## What you have to do:
Write out every line from the listing below where the string "Salariul" is found.

## Available data:
════════

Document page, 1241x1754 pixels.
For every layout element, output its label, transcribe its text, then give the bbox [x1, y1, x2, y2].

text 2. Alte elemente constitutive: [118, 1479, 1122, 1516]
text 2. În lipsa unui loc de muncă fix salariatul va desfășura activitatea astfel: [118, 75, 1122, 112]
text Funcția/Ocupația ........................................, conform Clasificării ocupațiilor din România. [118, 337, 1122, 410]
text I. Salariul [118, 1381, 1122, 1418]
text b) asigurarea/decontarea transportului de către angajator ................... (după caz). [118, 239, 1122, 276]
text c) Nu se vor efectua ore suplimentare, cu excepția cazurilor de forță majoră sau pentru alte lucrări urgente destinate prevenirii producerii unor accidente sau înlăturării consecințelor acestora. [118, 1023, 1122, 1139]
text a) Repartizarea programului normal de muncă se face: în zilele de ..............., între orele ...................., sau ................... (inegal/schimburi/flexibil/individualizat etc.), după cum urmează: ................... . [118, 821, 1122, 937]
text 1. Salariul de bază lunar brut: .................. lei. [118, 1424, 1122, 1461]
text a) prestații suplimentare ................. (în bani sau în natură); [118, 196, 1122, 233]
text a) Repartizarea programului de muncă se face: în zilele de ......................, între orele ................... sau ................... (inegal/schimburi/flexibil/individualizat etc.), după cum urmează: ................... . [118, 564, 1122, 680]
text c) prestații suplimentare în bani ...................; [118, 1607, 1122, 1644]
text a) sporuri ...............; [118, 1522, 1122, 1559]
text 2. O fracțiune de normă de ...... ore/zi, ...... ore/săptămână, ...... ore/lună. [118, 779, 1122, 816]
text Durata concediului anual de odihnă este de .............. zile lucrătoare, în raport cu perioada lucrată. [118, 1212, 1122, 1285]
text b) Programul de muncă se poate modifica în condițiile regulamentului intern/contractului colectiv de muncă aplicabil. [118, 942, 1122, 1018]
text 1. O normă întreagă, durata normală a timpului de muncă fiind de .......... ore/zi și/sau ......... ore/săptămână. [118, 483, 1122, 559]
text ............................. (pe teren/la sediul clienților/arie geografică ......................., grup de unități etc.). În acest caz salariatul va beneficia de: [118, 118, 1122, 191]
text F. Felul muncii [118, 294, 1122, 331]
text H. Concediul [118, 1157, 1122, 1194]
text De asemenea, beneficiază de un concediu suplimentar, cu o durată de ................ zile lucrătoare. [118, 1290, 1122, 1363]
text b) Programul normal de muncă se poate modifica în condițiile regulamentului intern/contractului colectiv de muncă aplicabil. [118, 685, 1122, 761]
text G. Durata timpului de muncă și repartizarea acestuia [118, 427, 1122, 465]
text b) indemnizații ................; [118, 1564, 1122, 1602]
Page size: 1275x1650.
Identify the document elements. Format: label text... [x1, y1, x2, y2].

════════

## Output for this exercise:
text I. Salariul [118, 1381, 1122, 1418]
text 1. Salariul de bază lunar brut: .................. lei. [118, 1424, 1122, 1461]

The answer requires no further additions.